Where one group’s culture dominates a politically subordinate group’s culture to the point of eliminating the minority cultures constitutes a case of assimilation. This is a situation where the minority group divests itself of its own cultural make-up to take on the culture of the dominant group. Theoretically, in the Guyana situation, assimilation would involve East Indian people stripping themselves of their East Indianness to take on Africanness if that characteristic lies within the dominant group, or vice versa. Assimilation, however, can be ‘forced’ or ‘voluntary’.

Forced assimilation has not worked historically as we have seen in Bosnia-Herzegovina, Croatia, Slovenia, Kosova, and at different points in Guyana’s history. As previously indicated, a false focus is used to promote assimilation toward creating a common culture, since some people believe that this focus can reconcile ethnic differences. We must consider that appeals for national unity by dubious political leaders, invariably, have been structured on the basis of only the dominant ethnic group’s culture. However, a spotlight on ethnic similarities, even in the case of both East Indians and Africans, historically, has preserved and advanced each other’s culture. All ethnic groups here have to reduce their focus on differences, and picture the bridges, the coalitions they could form with their similarities.

We must respect other people’s culture, and understand that the cultures of the Amerindians, East Indians, Portuguese, Chinese, Africans, Mixed, can coexist. It is futile to bridge cultures, for cultures cannot be bridged. Would any ethnic group want to concede slices of its culture to a dominant group, where all these slices would together constitute an absurd ‘Guyanese culture’? These slices would not be given, and they are not necessary because this ill-conceived ‘Guyanese culture’ presupposes a condition of forced assimilation, manifest or latent, on minority groups by any dominant group. Cultures in Guyana do not have to be fragmented or diluted; these cultures have to coexist, for only relationships premised on ethnic similarities can be bridged. Only in this scenario would we have a Guyanese culture characterized by some form of pluralism. This is pluralist unity in all its glory. Guyanese should not accept anything less.

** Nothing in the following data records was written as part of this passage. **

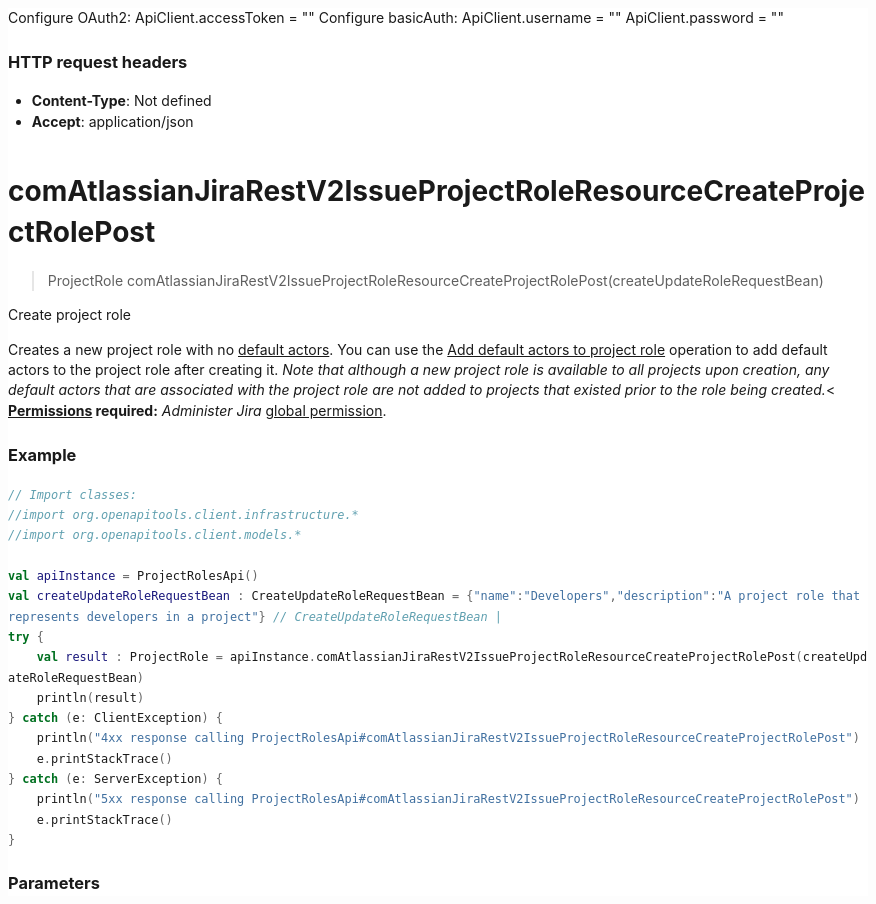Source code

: 
Configure OAuth2:
    ApiClient.accessToken = ""
Configure basicAuth:
    ApiClient.username = ""
    ApiClient.password = ""

### HTTP request headers

 - **Content-Type**: Not defined
 - **Accept**: application/json

<a name="comAtlassianJiraRestV2IssueProjectRoleResourceCreateProjectRolePost"></a>
# **comAtlassianJiraRestV2IssueProjectRoleResourceCreateProjectRolePost**
> ProjectRole comAtlassianJiraRestV2IssueProjectRoleResourceCreateProjectRolePost(createUpdateRoleRequestBean)

Create project role

Creates a new project role with no [default actors](#api-rest-api-3-resolution-get). You can use the [Add default actors to project role](#api-rest-api-3-role-id-actors-post) operation to add default actors to the project role after creating it.  *Note that although a new project role is available to all projects upon creation, any default actors that are associated with the project role are not added to projects that existed prior to the role being created.*&lt;  **[Permissions](#permissions) required:** *Administer Jira* [global permission](https://confluence.atlassian.com/x/x4dKLg).

### Example
```kotlin
// Import classes:
//import org.openapitools.client.infrastructure.*
//import org.openapitools.client.models.*

val apiInstance = ProjectRolesApi()
val createUpdateRoleRequestBean : CreateUpdateRoleRequestBean = {"name":"Developers","description":"A project role that represents developers in a project"} // CreateUpdateRoleRequestBean | 
try {
    val result : ProjectRole = apiInstance.comAtlassianJiraRestV2IssueProjectRoleResourceCreateProjectRolePost(createUpdateRoleRequestBean)
    println(result)
} catch (e: ClientException) {
    println("4xx response calling ProjectRolesApi#comAtlassianJiraRestV2IssueProjectRoleResourceCreateProjectRolePost")
    e.printStackTrace()
} catch (e: ServerException) {
    println("5xx response calling ProjectRolesApi#comAtlassianJiraRestV2IssueProjectRoleResourceCreateProjectRolePost")
    e.printStackTrace()
}
```

### Parameters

However, East Indian culture is still a far cry from being established as a valid field of study because the Caribbean is still seen as African. Numerous studies of African Caribbean history and culture attest to this definitive conclusion. These studies show an Afro-centric approach toward the Caribbean. Given a sizable number of East Indians in Guyana, the notion and application of an Afro-centric philosophy entrenched in Caribbean Studies certainly dilutes the significance of East Indian labor in Guyana from the beginning of indenture. East Indian culture incorporated in a sustained and holistic tertiary education program will promote pluralist unity. It would be disingenuous for anyone to suggest that East Indian culture already is comprehensively infused in the higher education curriculum and in other significant institutions, for we now are witnessing a progressive decline in this culture that previously sustained the Indian connection and preserve the Indian identity. East Indian culture must equally coexist with other cultures at all levels. East Indians must demand this equal coexistence.